One of my most fascinating nights in Ireland was after the “Second Chance” mass at St Andrews-Westland Row in downtown Dublin. After Mass, we all gathered in Fr. Fintan’s apartment for a grand dinner prepared by the friends of Aine Carvill. Aine was the coordinator of the Ireland tour and one of the members of the Second Chance Ministry. (Second Chance was established to give those who have fallen away from the church an opportunity to give the Church a second chance by provided vibrant worship.)
Towards the end of the evening, Stevie, who is part of the Second Chance Ministry and the local DJ on one of Dublin’s top radio stations, took out his guitar. What struck me was that when he or one of the others sang an old Irish folk song, everyone sang with such passion, like it was embedded into their being. As an American, even though my parents are first generation Italians, I didn’t grow up with such history of the tradition. While listening to my new friends sing, I felt their connection to the past through the energy of their voices. As they sang with confidence and pride about their heritage, I was able to understand the context of their passion.
During my tour of Ireland we provided a mini-retreat event for about 9 schools in 3 days. Each day I would ask the students how many thought mass was boring. 99% raised their hands. That number is not much different in the United States and I wonder if it’s because we as “church” have not passed along the passion of the tradition in a way that is embedded into our being. When I was a guest on the George Hook show last week, we talked about how there is so much apathy in the Catholic Church today. The “George Hook Show” is one of the leading talk radio hosts in Ireland. During the conversation CLICK HERE FOR AUDIO the sports announcer, who was probably in his 30’s, said he hadn’t been to mass since Christmas and he wasn’t planning on going back until next Christmas. He said if the music were more like what I did, he would go every week. That is a common thing I hear regularly, that if the music were more vibrant and uplifting and joyful people would go. I understand that and I agree that music in our Catholic worship needs to vibrant and joyful and reflect the many movements of the rituals, but I don’t think that is the issue at its core.
────
Exercise task:
In the account of the Ireland tour above, who coordinated the tour?
────
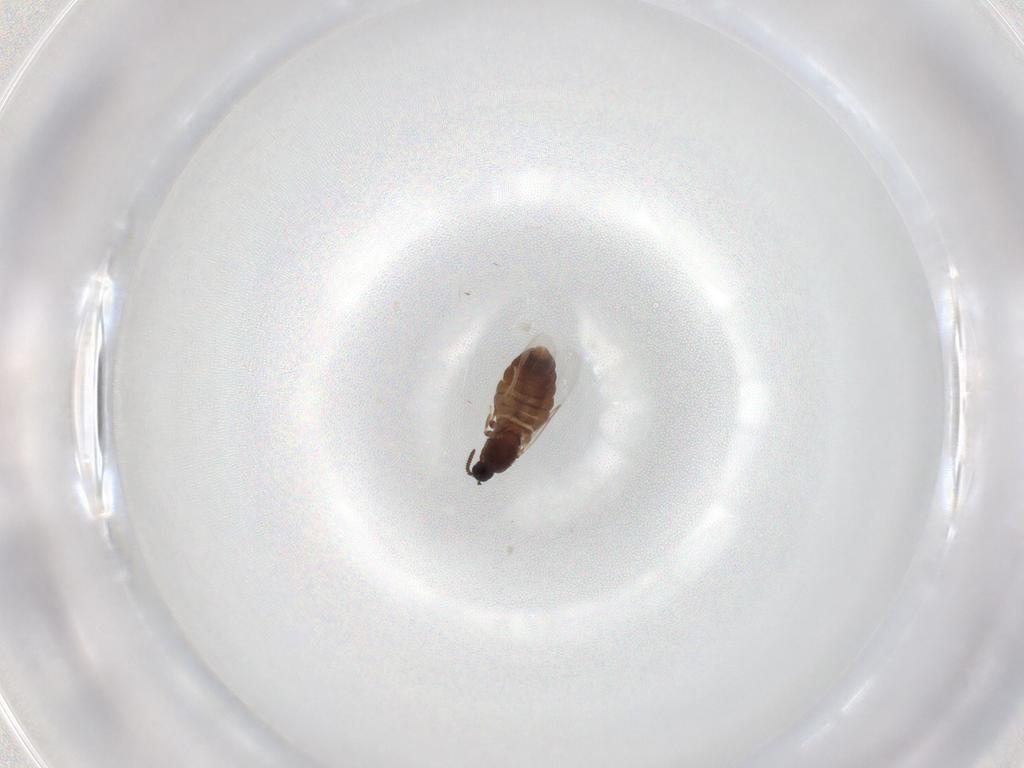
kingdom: Animalia
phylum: Arthropoda
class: Insecta
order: Diptera
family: Scatopsidae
────
Answer for the task:
Aine Carvill, a member of the Second Chance Ministry.